§ **Work to be completed**: Here are the records. Write out exactly the lines between the one holding "middle; stroke-width: 4;" and the one holding "M1194,5h37l-17,14h-29z", inclusive.

========================================

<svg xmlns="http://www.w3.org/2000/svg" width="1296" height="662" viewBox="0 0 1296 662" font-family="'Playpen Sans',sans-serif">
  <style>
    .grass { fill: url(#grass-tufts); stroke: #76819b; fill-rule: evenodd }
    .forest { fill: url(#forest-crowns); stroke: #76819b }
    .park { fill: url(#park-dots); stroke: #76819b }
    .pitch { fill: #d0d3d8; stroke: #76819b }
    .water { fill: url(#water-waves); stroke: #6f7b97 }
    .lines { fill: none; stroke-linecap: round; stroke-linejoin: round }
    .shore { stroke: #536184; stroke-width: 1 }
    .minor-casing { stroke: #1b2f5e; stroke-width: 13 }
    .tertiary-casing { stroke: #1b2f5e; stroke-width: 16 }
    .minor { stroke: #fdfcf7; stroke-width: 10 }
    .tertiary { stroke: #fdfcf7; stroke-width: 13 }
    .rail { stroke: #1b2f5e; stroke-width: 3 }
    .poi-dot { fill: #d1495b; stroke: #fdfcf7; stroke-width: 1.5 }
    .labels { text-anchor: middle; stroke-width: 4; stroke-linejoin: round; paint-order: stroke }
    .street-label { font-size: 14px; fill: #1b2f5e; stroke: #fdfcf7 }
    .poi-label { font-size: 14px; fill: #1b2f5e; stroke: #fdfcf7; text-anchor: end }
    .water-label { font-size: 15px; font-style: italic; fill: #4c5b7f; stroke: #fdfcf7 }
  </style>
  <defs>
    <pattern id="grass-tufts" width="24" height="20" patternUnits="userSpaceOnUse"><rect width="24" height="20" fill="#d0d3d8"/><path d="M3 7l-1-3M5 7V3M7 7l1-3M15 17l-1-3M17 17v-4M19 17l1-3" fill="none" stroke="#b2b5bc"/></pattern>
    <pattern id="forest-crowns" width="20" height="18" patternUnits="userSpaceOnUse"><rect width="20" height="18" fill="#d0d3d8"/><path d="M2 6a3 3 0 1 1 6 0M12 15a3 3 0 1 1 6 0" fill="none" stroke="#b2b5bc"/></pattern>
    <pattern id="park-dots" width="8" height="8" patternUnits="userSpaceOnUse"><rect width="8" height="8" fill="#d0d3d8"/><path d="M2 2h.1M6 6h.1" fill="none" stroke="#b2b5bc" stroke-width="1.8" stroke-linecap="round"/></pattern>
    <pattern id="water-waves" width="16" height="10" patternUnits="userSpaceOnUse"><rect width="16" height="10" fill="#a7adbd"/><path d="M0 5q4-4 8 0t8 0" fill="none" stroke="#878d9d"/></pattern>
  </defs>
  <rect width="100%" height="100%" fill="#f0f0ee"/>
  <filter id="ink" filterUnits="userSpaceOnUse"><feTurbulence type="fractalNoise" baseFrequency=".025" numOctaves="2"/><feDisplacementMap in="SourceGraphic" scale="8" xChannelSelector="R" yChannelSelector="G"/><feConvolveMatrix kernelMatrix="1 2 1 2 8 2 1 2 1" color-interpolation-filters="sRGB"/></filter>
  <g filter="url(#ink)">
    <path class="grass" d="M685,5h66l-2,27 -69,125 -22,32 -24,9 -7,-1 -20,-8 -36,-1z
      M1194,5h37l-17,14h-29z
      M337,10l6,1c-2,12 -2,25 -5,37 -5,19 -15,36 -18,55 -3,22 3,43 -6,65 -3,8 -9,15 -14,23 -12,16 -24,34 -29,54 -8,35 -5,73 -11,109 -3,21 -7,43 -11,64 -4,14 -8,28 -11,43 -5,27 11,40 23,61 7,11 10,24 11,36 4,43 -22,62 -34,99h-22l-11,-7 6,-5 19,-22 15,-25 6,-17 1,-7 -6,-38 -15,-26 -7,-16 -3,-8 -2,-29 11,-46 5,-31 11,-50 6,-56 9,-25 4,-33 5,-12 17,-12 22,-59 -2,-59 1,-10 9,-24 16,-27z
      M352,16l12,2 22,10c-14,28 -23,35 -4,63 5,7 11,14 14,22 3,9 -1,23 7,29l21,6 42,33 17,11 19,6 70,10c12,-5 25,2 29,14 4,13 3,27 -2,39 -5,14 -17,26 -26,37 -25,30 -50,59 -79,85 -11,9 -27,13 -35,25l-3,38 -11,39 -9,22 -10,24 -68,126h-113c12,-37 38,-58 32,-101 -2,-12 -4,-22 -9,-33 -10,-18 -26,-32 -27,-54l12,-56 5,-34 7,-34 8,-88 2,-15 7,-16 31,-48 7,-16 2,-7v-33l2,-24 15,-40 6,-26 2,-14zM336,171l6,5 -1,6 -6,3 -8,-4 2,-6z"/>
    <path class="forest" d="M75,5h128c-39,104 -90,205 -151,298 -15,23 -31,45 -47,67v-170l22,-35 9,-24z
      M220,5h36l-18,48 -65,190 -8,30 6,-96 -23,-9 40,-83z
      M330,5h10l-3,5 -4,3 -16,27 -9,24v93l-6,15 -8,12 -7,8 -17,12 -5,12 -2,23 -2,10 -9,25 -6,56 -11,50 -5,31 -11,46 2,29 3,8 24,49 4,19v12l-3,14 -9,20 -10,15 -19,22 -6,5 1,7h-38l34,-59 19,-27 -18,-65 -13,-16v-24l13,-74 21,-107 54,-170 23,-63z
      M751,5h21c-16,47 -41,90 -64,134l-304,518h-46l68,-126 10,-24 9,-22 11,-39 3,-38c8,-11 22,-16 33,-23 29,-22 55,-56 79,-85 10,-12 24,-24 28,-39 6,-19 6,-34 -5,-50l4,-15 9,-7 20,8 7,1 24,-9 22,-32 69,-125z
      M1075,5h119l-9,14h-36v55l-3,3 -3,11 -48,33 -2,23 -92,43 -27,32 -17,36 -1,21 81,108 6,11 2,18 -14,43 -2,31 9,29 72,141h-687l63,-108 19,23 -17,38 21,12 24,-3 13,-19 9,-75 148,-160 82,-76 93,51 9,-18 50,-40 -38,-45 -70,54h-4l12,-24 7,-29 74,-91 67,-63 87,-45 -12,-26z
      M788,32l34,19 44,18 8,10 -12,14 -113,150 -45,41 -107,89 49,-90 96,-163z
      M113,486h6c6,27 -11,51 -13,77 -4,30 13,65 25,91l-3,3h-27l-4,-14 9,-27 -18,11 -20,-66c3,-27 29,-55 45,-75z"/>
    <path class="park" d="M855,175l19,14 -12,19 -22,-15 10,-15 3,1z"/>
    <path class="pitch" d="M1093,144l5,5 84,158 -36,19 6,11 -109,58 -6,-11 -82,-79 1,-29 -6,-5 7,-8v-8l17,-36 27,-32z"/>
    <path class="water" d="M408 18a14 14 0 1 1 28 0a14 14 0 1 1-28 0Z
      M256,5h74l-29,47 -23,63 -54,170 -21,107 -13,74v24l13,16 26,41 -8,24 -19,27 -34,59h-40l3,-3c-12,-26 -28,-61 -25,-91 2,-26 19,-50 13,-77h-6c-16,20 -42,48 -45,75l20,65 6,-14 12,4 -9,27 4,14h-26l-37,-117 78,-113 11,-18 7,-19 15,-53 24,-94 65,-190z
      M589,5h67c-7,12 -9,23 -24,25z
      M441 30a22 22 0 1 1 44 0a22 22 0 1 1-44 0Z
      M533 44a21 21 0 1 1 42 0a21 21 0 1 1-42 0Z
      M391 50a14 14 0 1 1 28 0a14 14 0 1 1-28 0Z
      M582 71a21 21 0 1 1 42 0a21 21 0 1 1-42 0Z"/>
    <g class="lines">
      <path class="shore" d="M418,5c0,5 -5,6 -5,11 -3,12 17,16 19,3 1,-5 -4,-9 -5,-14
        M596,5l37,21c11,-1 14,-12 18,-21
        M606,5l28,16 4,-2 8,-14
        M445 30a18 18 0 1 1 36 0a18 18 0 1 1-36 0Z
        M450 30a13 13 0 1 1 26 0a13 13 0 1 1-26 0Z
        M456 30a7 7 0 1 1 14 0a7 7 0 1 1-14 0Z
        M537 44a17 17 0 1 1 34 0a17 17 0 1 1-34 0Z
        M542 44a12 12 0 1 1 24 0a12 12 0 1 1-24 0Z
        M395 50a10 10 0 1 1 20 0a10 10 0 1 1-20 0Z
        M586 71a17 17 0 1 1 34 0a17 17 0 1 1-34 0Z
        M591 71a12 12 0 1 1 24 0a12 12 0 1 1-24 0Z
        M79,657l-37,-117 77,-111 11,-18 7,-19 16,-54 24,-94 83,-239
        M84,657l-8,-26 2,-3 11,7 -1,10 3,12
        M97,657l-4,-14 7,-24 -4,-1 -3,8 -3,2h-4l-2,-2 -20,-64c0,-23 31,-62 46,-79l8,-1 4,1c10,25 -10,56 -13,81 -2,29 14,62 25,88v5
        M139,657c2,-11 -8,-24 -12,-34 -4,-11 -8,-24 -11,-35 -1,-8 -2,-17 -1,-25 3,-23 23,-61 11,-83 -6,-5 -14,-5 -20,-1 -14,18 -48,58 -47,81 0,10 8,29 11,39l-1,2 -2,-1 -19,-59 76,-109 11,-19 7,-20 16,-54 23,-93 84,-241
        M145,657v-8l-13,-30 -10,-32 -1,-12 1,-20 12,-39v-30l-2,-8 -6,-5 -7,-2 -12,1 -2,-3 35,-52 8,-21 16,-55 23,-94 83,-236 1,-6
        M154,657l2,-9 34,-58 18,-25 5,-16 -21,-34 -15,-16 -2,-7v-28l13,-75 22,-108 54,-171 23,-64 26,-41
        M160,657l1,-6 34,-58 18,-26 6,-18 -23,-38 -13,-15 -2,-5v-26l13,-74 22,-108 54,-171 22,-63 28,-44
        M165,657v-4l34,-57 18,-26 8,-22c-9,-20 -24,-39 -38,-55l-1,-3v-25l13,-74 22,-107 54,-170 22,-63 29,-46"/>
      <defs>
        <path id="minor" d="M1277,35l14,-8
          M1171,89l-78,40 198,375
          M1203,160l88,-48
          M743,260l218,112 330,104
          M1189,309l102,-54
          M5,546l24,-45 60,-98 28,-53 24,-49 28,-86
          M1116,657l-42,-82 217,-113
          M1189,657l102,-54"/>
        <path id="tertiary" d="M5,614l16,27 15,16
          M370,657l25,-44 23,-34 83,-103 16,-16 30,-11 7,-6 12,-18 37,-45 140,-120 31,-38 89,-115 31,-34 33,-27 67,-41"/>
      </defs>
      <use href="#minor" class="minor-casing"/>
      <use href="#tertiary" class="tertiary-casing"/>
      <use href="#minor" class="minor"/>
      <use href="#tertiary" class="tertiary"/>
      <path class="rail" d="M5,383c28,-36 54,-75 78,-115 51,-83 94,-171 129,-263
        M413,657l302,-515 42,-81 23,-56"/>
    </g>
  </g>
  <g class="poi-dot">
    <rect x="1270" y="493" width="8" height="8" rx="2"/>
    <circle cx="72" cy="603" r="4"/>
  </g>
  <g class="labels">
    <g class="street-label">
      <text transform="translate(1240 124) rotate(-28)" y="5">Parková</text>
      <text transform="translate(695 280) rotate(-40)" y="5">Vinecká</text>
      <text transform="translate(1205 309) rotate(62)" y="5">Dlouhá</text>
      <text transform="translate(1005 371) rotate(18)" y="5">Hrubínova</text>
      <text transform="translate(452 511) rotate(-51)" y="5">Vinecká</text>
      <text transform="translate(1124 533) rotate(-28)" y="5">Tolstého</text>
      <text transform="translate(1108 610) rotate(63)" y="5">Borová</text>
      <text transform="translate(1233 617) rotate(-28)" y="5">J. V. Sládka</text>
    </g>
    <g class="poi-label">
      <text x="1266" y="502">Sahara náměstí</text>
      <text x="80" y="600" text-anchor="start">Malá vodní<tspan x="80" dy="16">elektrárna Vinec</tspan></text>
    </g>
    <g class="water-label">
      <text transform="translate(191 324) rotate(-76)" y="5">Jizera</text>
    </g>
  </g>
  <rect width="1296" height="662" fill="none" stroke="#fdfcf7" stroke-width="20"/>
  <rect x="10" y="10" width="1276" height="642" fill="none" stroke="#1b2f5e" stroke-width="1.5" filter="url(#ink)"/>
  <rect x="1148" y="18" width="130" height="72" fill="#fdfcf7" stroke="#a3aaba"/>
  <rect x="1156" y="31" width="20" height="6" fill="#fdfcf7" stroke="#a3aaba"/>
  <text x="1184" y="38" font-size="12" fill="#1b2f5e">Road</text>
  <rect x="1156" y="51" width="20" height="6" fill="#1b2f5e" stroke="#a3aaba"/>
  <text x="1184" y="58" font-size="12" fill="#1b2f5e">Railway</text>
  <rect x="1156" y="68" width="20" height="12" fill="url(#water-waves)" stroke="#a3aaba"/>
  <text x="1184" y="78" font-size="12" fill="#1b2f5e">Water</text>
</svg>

========================================

§ **Solution to the exercise**:
    .labels { text-anchor: middle; stroke-width: 4; stroke-linejoin: round; paint-order: stroke }
    .street-label { font-size: 14px; fill: #1b2f5e; stroke: #fdfcf7 }
    .poi-label { font-size: 14px; fill: #1b2f5e; stroke: #fdfcf7; text-anchor: end }
    .water-label { font-size: 15px; font-style: italic; fill: #4c5b7f; stroke: #fdfcf7 }
  </style>
  <defs>
    <pattern id="grass-tufts" width="24" height="20" patternUnits="userSpaceOnUse"><rect width="24" height="20" fill="#d0d3d8"/><path d="M3 7l-1-3M5 7V3M7 7l1-3M15 17l-1-3M17 17v-4M19 17l1-3" fill="none" stroke="#b2b5bc"/></pattern>
    <pattern id="forest-crowns" width="20" height="18" patternUnits="userSpaceOnUse"><rect width="20" height="18" fill="#d0d3d8"/><path d="M2 6a3 3 0 1 1 6 0M12 15a3 3 0 1 1 6 0" fill="none" stroke="#b2b5bc"/></pattern>
    <pattern id="park-dots" width="8" height="8" patternUnits="userSpaceOnUse"><rect width="8" height="8" fill="#d0d3d8"/><path d="M2 2h.1M6 6h.1" fill="none" stroke="#b2b5bc" stroke-width="1.8" stroke-linecap="round"/></pattern>
    <pattern id="water-waves" width="16" height="10" patternUnits="userSpaceOnUse"><rect width="16" height="10" fill="#a7adbd"/><path d="M0 5q4-4 8 0t8 0" fill="none" stroke="#878d9d"/></pattern>
  </defs>
  <rect width="100%" height="100%" fill="#f0f0ee"/>
  <filter id="ink" filterUnits="userSpaceOnUse"><feTurbulence type="fractalNoise" baseFrequency=".025" numOctaves="2"/><feDisplacementMap in="SourceGraphic" scale="8" xChannelSelector="R" yChannelSelector="G"/><feConvolveMatrix kernelMatrix="1 2 1 2 8 2 1 2 1" color-interpolation-filters="sRGB"/></filter>
  <g filter="url(#ink)">
    <path class="grass" d="M685,5h66l-2,27 -69,125 -22,32 -24,9 -7,-1 -20,-8 -36,-1z
      M1194,5h37l-17,14h-29z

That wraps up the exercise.